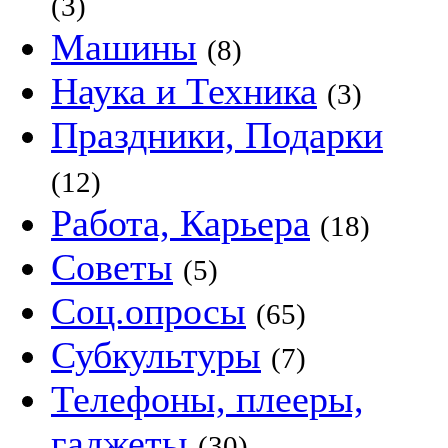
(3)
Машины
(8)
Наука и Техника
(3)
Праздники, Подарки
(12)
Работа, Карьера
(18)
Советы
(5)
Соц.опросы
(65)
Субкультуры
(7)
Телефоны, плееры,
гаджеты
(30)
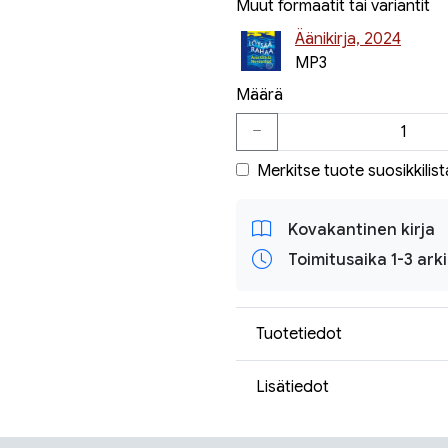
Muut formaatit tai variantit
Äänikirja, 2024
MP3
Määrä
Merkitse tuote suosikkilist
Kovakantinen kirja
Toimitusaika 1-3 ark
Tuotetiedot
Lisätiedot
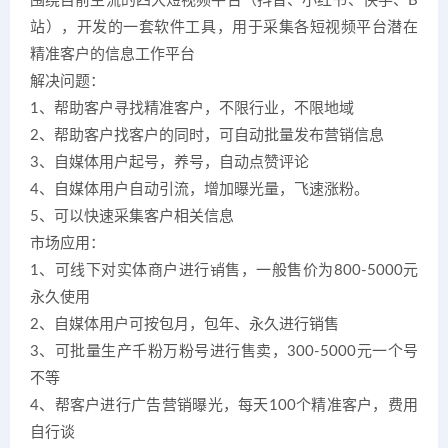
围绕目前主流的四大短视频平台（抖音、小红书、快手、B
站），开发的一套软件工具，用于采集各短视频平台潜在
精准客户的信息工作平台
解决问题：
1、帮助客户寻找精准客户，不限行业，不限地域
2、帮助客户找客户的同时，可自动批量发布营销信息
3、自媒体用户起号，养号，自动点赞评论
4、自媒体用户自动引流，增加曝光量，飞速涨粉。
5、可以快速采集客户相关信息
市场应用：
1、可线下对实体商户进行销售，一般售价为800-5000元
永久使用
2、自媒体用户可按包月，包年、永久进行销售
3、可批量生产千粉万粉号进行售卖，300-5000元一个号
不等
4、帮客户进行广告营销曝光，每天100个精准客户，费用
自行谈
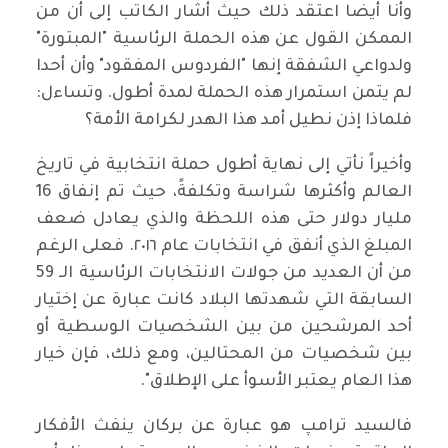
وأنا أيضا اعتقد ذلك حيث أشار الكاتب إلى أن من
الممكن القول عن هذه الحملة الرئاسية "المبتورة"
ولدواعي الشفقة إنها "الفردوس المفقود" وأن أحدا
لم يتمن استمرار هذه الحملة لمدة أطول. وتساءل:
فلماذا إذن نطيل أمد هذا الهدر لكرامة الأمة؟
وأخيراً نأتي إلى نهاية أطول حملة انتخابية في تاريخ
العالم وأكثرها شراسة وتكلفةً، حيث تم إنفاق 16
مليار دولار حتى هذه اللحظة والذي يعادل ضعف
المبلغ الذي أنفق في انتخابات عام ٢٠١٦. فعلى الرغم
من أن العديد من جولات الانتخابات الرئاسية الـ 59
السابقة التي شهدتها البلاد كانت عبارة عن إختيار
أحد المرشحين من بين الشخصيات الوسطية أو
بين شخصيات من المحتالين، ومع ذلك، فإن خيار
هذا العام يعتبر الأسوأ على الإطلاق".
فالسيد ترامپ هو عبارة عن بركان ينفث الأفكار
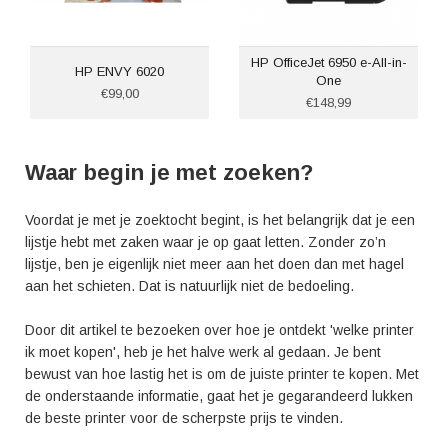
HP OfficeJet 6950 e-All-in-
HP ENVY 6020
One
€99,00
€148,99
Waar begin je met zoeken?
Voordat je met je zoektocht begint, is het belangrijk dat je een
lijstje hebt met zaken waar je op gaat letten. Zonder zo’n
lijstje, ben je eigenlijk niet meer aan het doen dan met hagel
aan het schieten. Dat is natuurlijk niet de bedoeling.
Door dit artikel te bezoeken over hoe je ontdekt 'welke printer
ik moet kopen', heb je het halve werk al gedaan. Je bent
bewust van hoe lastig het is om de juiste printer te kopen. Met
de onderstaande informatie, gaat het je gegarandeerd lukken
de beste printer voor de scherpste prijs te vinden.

☆ ☆ ☆ ☆ ☆ ☆ ☆

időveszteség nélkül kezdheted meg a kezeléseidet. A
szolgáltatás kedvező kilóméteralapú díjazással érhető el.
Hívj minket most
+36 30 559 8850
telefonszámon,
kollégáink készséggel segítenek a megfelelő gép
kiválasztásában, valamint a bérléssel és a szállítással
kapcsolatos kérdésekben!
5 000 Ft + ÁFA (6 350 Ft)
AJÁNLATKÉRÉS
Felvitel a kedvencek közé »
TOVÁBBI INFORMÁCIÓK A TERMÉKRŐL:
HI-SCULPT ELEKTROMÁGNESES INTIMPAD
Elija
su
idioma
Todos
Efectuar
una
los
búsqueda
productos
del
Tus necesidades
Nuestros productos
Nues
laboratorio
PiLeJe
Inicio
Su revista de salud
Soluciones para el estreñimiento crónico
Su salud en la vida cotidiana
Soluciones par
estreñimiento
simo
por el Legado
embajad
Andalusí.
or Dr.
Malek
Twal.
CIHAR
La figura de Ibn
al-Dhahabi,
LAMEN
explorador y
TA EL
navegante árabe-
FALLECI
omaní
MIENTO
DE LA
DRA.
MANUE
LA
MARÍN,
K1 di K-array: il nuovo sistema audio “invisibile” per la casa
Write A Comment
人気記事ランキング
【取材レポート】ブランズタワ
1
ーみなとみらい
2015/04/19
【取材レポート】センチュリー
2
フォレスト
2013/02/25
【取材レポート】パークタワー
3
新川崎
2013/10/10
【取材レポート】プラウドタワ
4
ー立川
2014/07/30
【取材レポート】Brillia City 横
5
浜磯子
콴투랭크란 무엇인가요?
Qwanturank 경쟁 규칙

☆ ☆ ☆ ☆ ☆ ☆ ☆

Please arrange the lines of the listing from the line with "időveszteség nélkül kezdheted" up to and including the line with "Qwanturank 경쟁 규칙" as a JSON list of strings, one string per line, leaving out any blank lines.

**Answer box**.
[
  "időveszteség nélkül kezdheted meg a kezeléseidet. A",
  "szolgáltatás kedvező kilóméteralapú díjazással érhető el.",
  "Hívj minket most",
  "+36 30 559 8850",
  "telefonszámon,",
  "kollégáink készséggel segítenek a megfelelő gép",
  "kiválasztásában, valamint a bérléssel és a szállítással",
  "kapcsolatos kérdésekben!",
  "5 000 Ft + ÁFA (6 350 Ft)",
  "AJÁNLATKÉRÉS",
  "Felvitel a kedvencek közé »",
  "TOVÁBBI INFORMÁCIÓK A TERMÉKRŐL:",
  "HI-SCULPT ELEKTROMÁGNESES INTIMPAD",
  "Elija",
  "su",
  "idioma",
  "Todos",
  "Efectuar",
  "una",
  "los",
  "búsqueda",
  "productos",
  "del",
  "Tus necesidades",
  "Nuestros productos",
  "Nues",
  "laboratorio",
  "PiLeJe",
  "Inicio",
  "Su revista de salud",
  "Soluciones para el estreñimiento crónico",
  "Su salud en la vida cotidiana",
  "Soluciones par",
  "estreñimiento",
  "simo",
  "por el Legado",
  "embajad",
  "Andalusí.",
  "or Dr.",
  "Malek",
  "Twal.",
  "CIHAR",
  "La figura de Ibn",
  "al-Dhahabi,",
  "LAMEN",
  "explorador y",
  "TA EL",
  "navegante árabe-",
  "FALLECI",
  "omaní",
  "MIENTO",
  "DE LA",
  "DRA.",
  "MANUE",
  "LA",
  "MARÍN,",
  "K1 di K-array: il nuovo sistema audio “invisibile” per la casa",
  "Write A Comment",
  "人気記事ランキング",
  "【取材レポート】ブランズタワ",
  "1",
  "ーみなとみらい",
  "2015/04/19",
  "【取材レポート】センチュリー",
  "2",
  "フォレスト",
  "2013/02/25",
  "【取材レポート】パークタワー",
  "3",
  "新川崎",
  "2013/10/10",
  "【取材レポート】プラウドタワ",
  "4",
  "ー立川",
  "2014/07/30",
  "【取材レポート】Brillia City 横",
  "5",
  "浜磯子",
  "콴투랭크란 무엇인가요?",
  "Qwanturank 경쟁 규칙"
]